▶ **Passage given**
Wow! Can you believe it is nearly May already? It seems just a few weeks ago I was complaining about the snow and cold. Ok, it was a few weeks ago! In any case, the number of truly phenomenal books being published just continues to impress me. Unfortunately, it does serious damage to my budget. May is no exception. I really do attempt to keep my preview posts short but, for May, that’s nearly impossible.
Following is the first part of my preview list, complete with the publisher’s summary. Once again, a pretty eclectic group of books I can’t wait to start talking about!
Fallout (Lois Lane) by Gwenda Bond (May 1):
Lois Lane is starting a new life in Metropolis. An Army brat, Lois has lived all over–and seen all kinds of things. (Some of them defy explanation, like the near-disaster she witnessed in Kansas in the middle of one night.) But now her family is putting down roots in the big city, and Lois is determined to fit in. Stay quiet. Fly straight. As soon as she steps into her new high school, though, she can see it won’t be that easy. A group known as the Warheads is making life miserable for another girl at school. They’re messing with her mind, somehow, via the high-tech immersive videogame they all play. Not cool. Armed with her wit and her new snazzy job as a reporter, Lois has her sights set on solving this mystery. But sometimes it’s all a bit much. Thank goodness for her maybe-more-than-a friend, a guy she knows only by his screenname, SmallvilleGuy . . .
Tracked by Jenny Martin (May 5):
The Fast and the Furious meets Firefly in this action-packed sci-fi debut
On corporately controlled Castra, rally racing is a high stakes game that seventeen-year-old Phoebe Van Zant, the daughter of a legendary racer, knows all too well. Phee’s racer father disappeared mysteriously, but that hasn’t stopped her from speeding headlong into trouble. When she and her best friend, Bear, attract the attention of Charles Benroyal, they are blackmailed into racing for Benroyal Corp, a company that represents everything Phee detests. Worse, Phee risks losing Bear as she falls for Cash, her charming new teammate. But when she discovers that Benroyal is controlling more than a corporation, Phee realizes she has a much bigger role in Castra’s future than she could ever have imagined. It’s up to Phee to take Benroyal down. But even with the help of her team, can a street-rat compete with an empire?

▶ **Dataset excerpt**

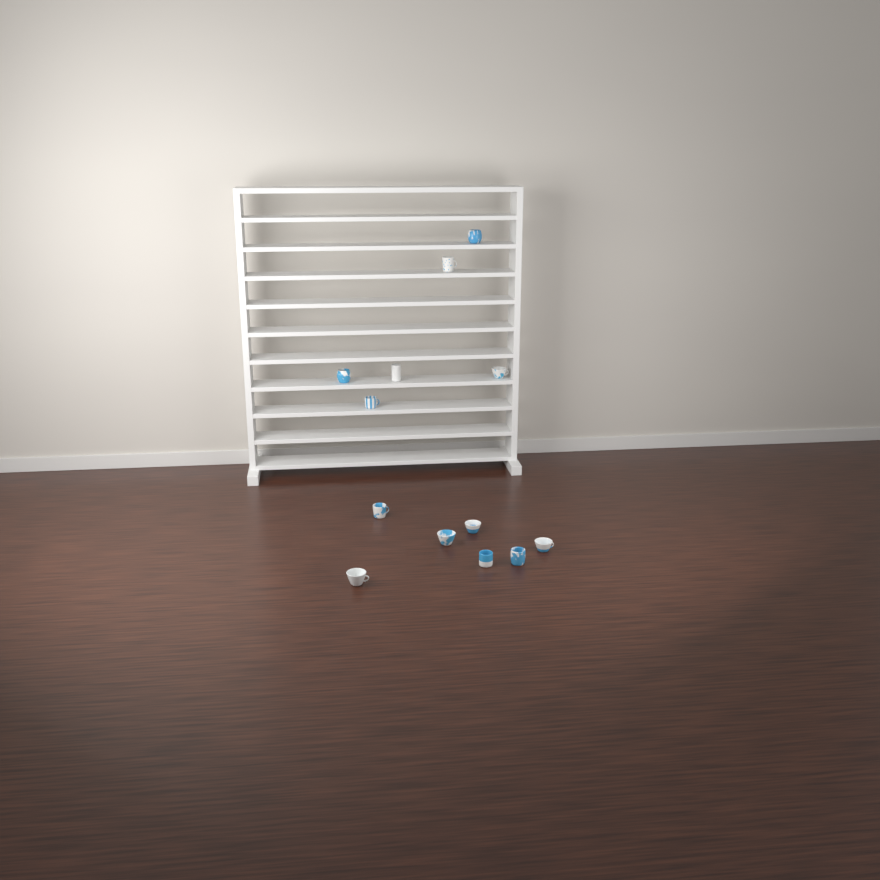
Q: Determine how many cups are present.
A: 13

▶ **Description of the task**
Carry on the May book preview from the point where it stops. The data above have no connection to the May book preview.

▶ **Exercise output**
The House of Hawthorne by Erika Robuck
Beset by crippling headaches from a young age and endowed with a talent for drawing, Sophia is discouraged by her well-known New England family from pursuing a woman’s traditional roles. But from their first meeting, Nathaniel and Sophia begin an intense romantic relationship that despite many setbacks leads to their marriage. Together, they will cross continents, raise children, and experience all the beauty and tragedy of an exceptional partnership. Sophia’s vivid journals and her masterful paintings kindle a fire in Nathaniel, inspiring his writing. But their children’s needs and the death of loved ones steal Sophia’s energy and time for her art, fueling in her a perennial tug-of-war between fulfilling her domestic duties and pursuing her own desires.
Spanning the years from the 1830s to the Civil War, and moving from Massachusetts to England, Portugal, and Italy, The House of Hawthorne explores the tension within a famous marriage of two soulful, strong-willed people, each devoted to the other but also driven by a powerful need to explore the far reaches of their creative impulses. It is the story of a forgotten woman in history, who inspired one of the greatest writers of American literature…
A God in Ruins by Kate Atkinson (May 5):
“He had been reconciled to death during the war and then suddenly the war was over and there was a next day and a next day. Part of him never adjusted to having a future.”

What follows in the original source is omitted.